▸ **Extracted records**:
★ ★ ★ ★
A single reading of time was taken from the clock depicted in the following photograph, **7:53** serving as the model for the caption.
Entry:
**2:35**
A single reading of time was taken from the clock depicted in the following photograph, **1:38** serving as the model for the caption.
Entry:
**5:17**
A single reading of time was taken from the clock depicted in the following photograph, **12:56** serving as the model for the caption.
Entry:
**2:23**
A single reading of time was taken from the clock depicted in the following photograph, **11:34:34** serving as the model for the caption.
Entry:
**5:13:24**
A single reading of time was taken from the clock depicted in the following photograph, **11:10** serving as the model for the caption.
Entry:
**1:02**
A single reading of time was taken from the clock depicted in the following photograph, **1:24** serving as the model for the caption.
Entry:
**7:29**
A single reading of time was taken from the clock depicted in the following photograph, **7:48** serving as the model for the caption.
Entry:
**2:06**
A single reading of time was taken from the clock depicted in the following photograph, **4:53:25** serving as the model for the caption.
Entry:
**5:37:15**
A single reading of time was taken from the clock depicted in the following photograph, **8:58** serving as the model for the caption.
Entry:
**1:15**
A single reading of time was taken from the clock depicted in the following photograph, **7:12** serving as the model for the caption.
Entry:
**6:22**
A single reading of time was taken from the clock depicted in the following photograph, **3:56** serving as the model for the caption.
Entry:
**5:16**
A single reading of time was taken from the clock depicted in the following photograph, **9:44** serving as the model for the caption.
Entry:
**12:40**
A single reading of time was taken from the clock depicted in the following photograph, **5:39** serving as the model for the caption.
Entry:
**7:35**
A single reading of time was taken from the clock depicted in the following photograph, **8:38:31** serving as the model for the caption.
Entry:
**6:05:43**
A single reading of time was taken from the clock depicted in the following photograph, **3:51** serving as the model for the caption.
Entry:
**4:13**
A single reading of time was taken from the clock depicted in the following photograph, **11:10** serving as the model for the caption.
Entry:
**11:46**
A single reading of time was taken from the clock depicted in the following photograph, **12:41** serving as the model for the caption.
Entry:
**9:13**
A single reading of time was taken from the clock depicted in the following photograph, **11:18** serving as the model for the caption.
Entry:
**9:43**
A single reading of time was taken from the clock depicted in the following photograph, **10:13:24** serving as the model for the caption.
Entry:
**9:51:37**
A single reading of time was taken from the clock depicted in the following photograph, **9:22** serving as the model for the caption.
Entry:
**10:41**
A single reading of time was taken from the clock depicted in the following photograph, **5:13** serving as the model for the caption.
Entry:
★ ★ ★ ★
▸ **STATED EXERCISE**:
Format the lines above as a numbered list, omitting blank lines.

▸ **OUTPUT FOR THIS TASK**:
1. A single reading of time was taken from the clock depicted in the following photograph, **7:53** serving as the model for the caption.
2. Entry:
3. **2:35**
4. A single reading of time was taken from the clock depicted in the following photograph, **1:38** serving as the model for the caption.
5. Entry:
6. **5:17**
7. A single reading of time was taken from the clock depicted in the following photograph, **12:56** serving as the model for the caption.
8. Entry:
9. **2:23**
10. A single reading of time was taken from the clock depicted in the following photograph, **11:34:34** serving as the model for the caption.
11. Entry:
12. **5:13:24**
13. A single reading of time was taken from the clock depicted in the following photograph, **11:10** serving as the model for the caption.
14. Entry:
15. **1:02**
16. A single reading of time was taken from the clock depicted in the following photograph, **1:24** serving as the model for the caption.
17. Entry:
18. **7:29**
19. A single reading of time was taken from the clock depicted in the following photograph, **7:48** serving as the model for the caption.
20. Entry:
21. **2:06**
22. A single reading of time was taken from the clock depicted in the following photograph, **4:53:25** serving as the model for the caption.
23. Entry:
24. **5:37:15**
25. A single reading of time was taken from the clock depicted in the following photograph, **8:58** serving as the model for the caption.
26. Entry:
27. **1:15**
28. A single reading of time was taken from the clock depicted in the following photograph, **7:12** serving as the model for the caption.
29. Entry:
30. **6:22**
31. A single reading of time was taken from the clock depicted in the following photograph, **3:56** serving as the model for the caption.
32. Entry:
33. **5:16**
34. A single reading of time was taken from the clock depicted in the following photograph, **9:44** serving as the model for the caption.
35. Entry:
36. **12:40**
37. A single reading of time was taken from the clock depicted in the following photograph, **5:39** serving as the model for the caption.
38. Entry:
39. **7:35**
40. A single reading of time was taken from the clock depicted in the following photograph, **8:38:31** serving as the model for the caption.
41. Entry:
42. **6:05:43**
43. A single reading of time was taken from the clock depicted in the following photograph, **3:51** serving as the model for the caption.
44. Entry:
45. **4:13**
46. A single reading of time was taken from the clock depicted in the following photograph, **11:10** serving as the model for the caption.
47. Entry:
48. **11:46**
49. A single reading of time was taken from the clock depicted in the following photograph, **12:41** serving as the model for the caption.
50. Entry:
51. **9:13**
52. A single reading of time was taken from the clock depicted in the following photograph, **11:18** serving as the model for the caption.
53. Entry:
54. **9:43**
55. A single reading of time was taken from the clock depicted in the following photograph, **10:13:24** serving as the model for the caption.
56. Entry:
57. **9:51:37**
58. A single reading of time was taken from the clock depicted in the following photograph, **9:22** serving as the model for the caption.
59. Entry:
60. **10:41**
61. A single reading of time was taken from the clock depicted in the following photograph, **5:13** serving as the model for the caption.
62. Entry:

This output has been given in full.